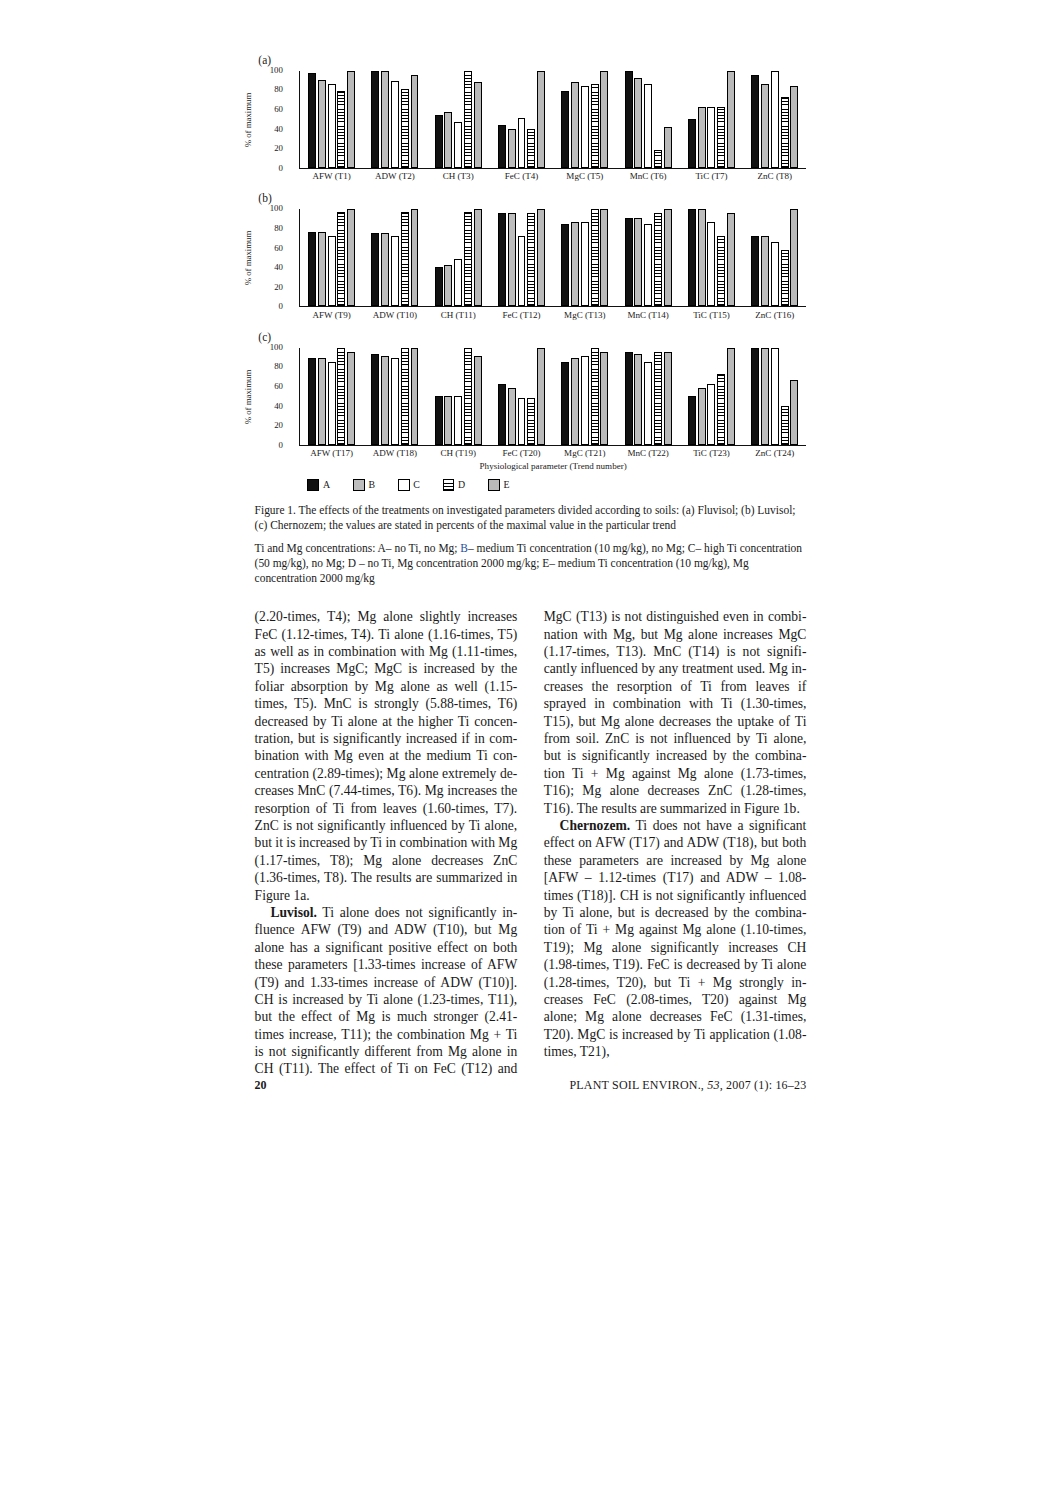(a)
% of maximum 100 80 60 40 20 0
AFW (T1) ADW (T2) CH (T3) FeC (T4) MgC (T5) MnC (T6) TiC (T7) ZnC (T8)
(b)
% of maximum 100 80 60 40 20 0
AFW (T9) ADW (T10) CH (T11) FeC (T12) MgC (T13) MnC (T14) TiC (T15) ZnC (T16)
(c)
% of maximum 100 80 60 40 20 0
AFW (T17) ADW (T18) CH (T19) FeC (T20) MgC (T21) MnC (T22) TiC (T23) ZnC (T24)
Physiological parameter (Trend number)
A B C D E
Figure 1. The effects of the treatments on investigated parameters divided according to soils: (a) Fluvisol; (b) Luvisol; (c) Chernozem; the values are stated in percents of the maximal value in the particular trend
Ti and Mg concentrations: A– no Ti, no Mg; B– medium Ti concentration (10 mg/kg), no Mg; C– high Ti concentration (50 mg/kg), no Mg; D – no Ti, Mg concentration 2000 mg/kg; E– medium Ti concentration (10 mg/kg), Mg concentration 2000 mg/kg
(2.20-times, T4); Mg alone slightly increases FeC (1.12-times, T4). Ti alone (1.16-times, T5) as well as in combination with Mg (1.11-times, T5) increases MgC; MgC is increased by the foliar absorption by Mg alone as well (1.15-times, T5). MnC is strongly (5.88-times, T6) decreased by Ti alone at the higher Ti concentration, but is significantly increased if in combination with Mg even at the medium Ti concentration (2.89-times); Mg alone extremely decreases MnC (7.44-times, T6). Mg increases the resorption of Ti from leaves (1.60-times, T7). ZnC is not significantly influenced by Ti alone, but it is increased by Ti in combination with Mg (1.17-times, T8); Mg alone decreases ZnC (1.36-times, T8). The results are summarized in Figure 1a.
Luvisol. Ti alone does not significantly influence AFW (T9) and ADW (T10), but Mg alone has a significant positive effect on both these parameters [1.33-times increase of AFW (T9) and 1.33-times increase of ADW (T10)]. CH is increased by Ti alone (1.23-times, T11), but the effect of Mg is much stronger (2.41-times increase, T11); the combination Mg + Ti is not significantly different from Mg alone in CH (T11). The effect of Ti on FeC (T12) and MgC (T13) is not distinguished even in combination with Mg, but Mg alone increases MgC (1.17-times, T13). MnC (T14) is not significantly influenced by any treatment used. Mg increases the resorption of Ti from leaves if sprayed in combination with Ti (1.30-times, T15), but Mg alone decreases the uptake of Ti from soil. ZnC is not influenced by Ti alone, but is significantly increased by the combination Ti + Mg against Mg alone (1.73-times, T16); Mg alone decreases ZnC (1.28-times, T16). The results are summarized in Figure 1b.
Chernozem. Ti does not have a significant effect on AFW (T17) and ADW (T18), but both these parameters are increased by Mg alone [AFW – 1.12-times (T17) and ADW – 1.08-times (T18)]. CH is not significantly influenced by Ti alone, but is decreased by the combination of Ti + Mg against Mg alone (1.10-times, T19); Mg alone significantly increases CH (1.98-times, T19). FeC is decreased by Ti alone (1.28-times, T20), but Ti + Mg strongly increases FeC (2.08-times, T20) against Mg alone; Mg alone decreases FeC (1.31-times, T20). MgC is increased by Ti application (1.08-times, T21),
20 PLANT SOIL ENVIRON., 53, 2007 (1): 16–23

════════════════════

▶ _EXERCISE DETAILS_:
Please retype the listing exactly, leaving out any images.

▶ _EXPECTED ANSWER_:
(a)
% of maximum 100 80 60 40 20 0
AFW (T1) ADW (T2) CH (T3) FeC (T4) MgC (T5) MnC (T6) TiC (T7) ZnC (T8)
(b)
% of maximum 100 80 60 40 20 0
AFW (T9) ADW (T10) CH (T11) FeC (T12) MgC (T13) MnC (T14) TiC (T15) ZnC (T16)
(c)
% of maximum 100 80 60 40 20 0
AFW (T17) ADW (T18) CH (T19) FeC (T20) MgC (T21) MnC (T22) TiC (T23) ZnC (T24)
Physiological parameter (Trend number)
A B C D E
Figure 1. The effects of the treatments on investigated parameters divided according to soils: (a) Fluvisol; (b) Luvisol; (c) Chernozem; the values are stated in percents of the maximal value in the particular trend
Ti and Mg concentrations: A– no Ti, no Mg; B– medium Ti concentration (10 mg/kg), no Mg; C– high Ti concentration (50 mg/kg), no Mg; D – no Ti, Mg concentration 2000 mg/kg; E– medium Ti concentration (10 mg/kg), Mg concentration 2000 mg/kg
(2.20-times, T4); Mg alone slightly increases FeC (1.12-times, T4). Ti alone (1.16-times, T5) as well as in combination with Mg (1.11-times, T5) increases MgC; MgC is increased by the foliar absorption by Mg alone as well (1.15-times, T5). MnC is strongly (5.88-times, T6) decreased by Ti alone at the higher Ti concentration, but is significantly increased if in combination with Mg even at the medium Ti concentration (2.89-times); Mg alone extremely decreases MnC (7.44-times, T6). Mg increases the resorption of Ti from leaves (1.60-times, T7). ZnC is not significantly influenced by Ti alone, but it is increased by Ti in combination with Mg (1.17-times, T8); Mg alone decreases ZnC (1.36-times, T8). The results are summarized in Figure 1a.
Luvisol. Ti alone does not significantly influence AFW (T9) and ADW (T10), but Mg alone has a significant positive effect on both these parameters [1.33-times increase of AFW (T9) and 1.33-times increase of ADW (T10)]. CH is increased by Ti alone (1.23-times, T11), but the effect of Mg is much stronger (2.41-times increase, T11); the combination Mg + Ti is not significantly different from Mg alone in CH (T11). The effect of Ti on FeC (T12) and MgC (T13) is not distinguished even in combination with Mg, but Mg alone increases MgC (1.17-times, T13). MnC (T14) is not significantly influenced by any treatment used. Mg increases the resorption of Ti from leaves if sprayed in combination with Ti (1.30-times, T15), but Mg alone decreases the uptake of Ti from soil. ZnC is not influenced by Ti alone, but is significantly increased by the combination Ti + Mg against Mg alone (1.73-times, T16); Mg alone decreases ZnC (1.28-times, T16). The results are summarized in Figure 1b.
Chernozem. Ti does not have a significant effect on AFW (T17) and ADW (T18), but both these parameters are increased by Mg alone [AFW – 1.12-times (T17) and ADW – 1.08-times (T18)]. CH is not significantly influenced by Ti alone, but is decreased by the combination of Ti + Mg against Mg alone (1.10-times, T19); Mg alone significantly increases CH (1.98-times, T19). FeC is decreased by Ti alone (1.28-times, T20), but Ti + Mg strongly increases FeC (2.08-times, T20) against Mg alone; Mg alone decreases FeC (1.31-times, T20). MgC is increased by Ti application (1.08-times, T21),
20 PLANT SOIL ENVIRON., 53, 2007 (1): 16–23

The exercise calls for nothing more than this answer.